*** The data Section Begins ***

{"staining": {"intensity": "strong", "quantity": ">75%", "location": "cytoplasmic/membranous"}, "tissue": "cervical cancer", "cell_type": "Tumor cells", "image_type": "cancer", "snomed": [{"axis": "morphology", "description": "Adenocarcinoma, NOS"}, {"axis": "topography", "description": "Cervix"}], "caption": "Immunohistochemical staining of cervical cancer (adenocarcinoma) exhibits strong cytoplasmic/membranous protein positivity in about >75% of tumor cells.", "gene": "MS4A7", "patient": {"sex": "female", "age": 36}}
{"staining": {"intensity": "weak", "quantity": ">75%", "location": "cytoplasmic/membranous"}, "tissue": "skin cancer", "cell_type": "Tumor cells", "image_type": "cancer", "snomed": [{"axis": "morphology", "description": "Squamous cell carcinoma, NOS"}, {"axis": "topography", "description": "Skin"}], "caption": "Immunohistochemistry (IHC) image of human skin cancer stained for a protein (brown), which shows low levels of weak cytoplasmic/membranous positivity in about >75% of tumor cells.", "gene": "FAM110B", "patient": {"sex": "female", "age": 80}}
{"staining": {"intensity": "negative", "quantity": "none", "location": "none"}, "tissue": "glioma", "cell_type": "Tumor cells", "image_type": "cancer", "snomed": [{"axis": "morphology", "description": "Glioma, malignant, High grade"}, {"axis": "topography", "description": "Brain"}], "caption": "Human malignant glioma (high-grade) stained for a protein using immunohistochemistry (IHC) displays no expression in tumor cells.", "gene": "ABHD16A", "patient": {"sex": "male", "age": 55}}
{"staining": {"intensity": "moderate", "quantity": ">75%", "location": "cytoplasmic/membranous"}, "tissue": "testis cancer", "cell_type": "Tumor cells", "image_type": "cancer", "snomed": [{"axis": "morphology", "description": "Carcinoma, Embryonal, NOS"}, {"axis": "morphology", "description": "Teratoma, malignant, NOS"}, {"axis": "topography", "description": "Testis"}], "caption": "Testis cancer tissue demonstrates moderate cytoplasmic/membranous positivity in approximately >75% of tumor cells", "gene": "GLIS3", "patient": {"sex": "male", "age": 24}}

*** The data Section Ends ***

◆ Task goal
Copy down the whole of the data above, matching it exactly.

◆ Result
{"staining": {"intensity": "strong", "quantity": ">75%", "location": "cytoplasmic/membranous"}, "tissue": "cervical cancer", "cell_type": "Tumor cells", "image_type": "cancer", "snomed": [{"axis": "morphology", "description": "Adenocarcinoma, NOS"}, {"axis": "topography", "description": "Cervix"}], "caption": "Immunohistochemical staining of cervical cancer (adenocarcinoma) exhibits strong cytoplasmic/membranous protein positivity in about >75% of tumor cells.", "gene": "MS4A7", "patient": {"sex": "female", "age": 36}}
{"staining": {"intensity": "weak", "quantity": ">75%", "location": "cytoplasmic/membranous"}, "tissue": "skin cancer", "cell_type": "Tumor cells", "image_type": "cancer", "snomed": [{"axis": "morphology", "description": "Squamous cell carcinoma, NOS"}, {"axis": "topography", "description": "Skin"}], "caption": "Immunohistochemistry (IHC) image of human skin cancer stained for a protein (brown), which shows low levels of weak cytoplasmic/membranous positivity in about >75% of tumor cells.", "gene": "FAM110B", "patient": {"sex": "female", "age": 80}}
{"staining": {"intensity": "negative", "quantity": "none", "location": "none"}, "tissue": "glioma", "cell_type": "Tumor cells", "image_type": "cancer", "snomed": [{"axis": "morphology", "description": "Glioma, malignant, High grade"}, {"axis": "topography", "description": "Brain"}], "caption": "Human malignant glioma (high-grade) stained for a protein using immunohistochemistry (IHC) displays no expression in tumor cells.", "gene": "ABHD16A", "patient": {"sex": "male", "age": 55}}
{"staining": {"intensity": "moderate", "quantity": ">75%", "location": "cytoplasmic/membranous"}, "tissue": "testis cancer", "cell_type": "Tumor cells", "image_type": "cancer", "snomed": [{"axis": "morphology", "description": "Carcinoma, Embryonal, NOS"}, {"axis": "morphology", "description": "Teratoma, malignant, NOS"}, {"axis": "topography", "description": "Testis"}], "caption": "Testis cancer tissue demonstrates moderate cytoplasmic/membranous positivity in approximately >75% of tumor cells", "gene": "GLIS3", "patient": {"sex": "male", "age": 24}}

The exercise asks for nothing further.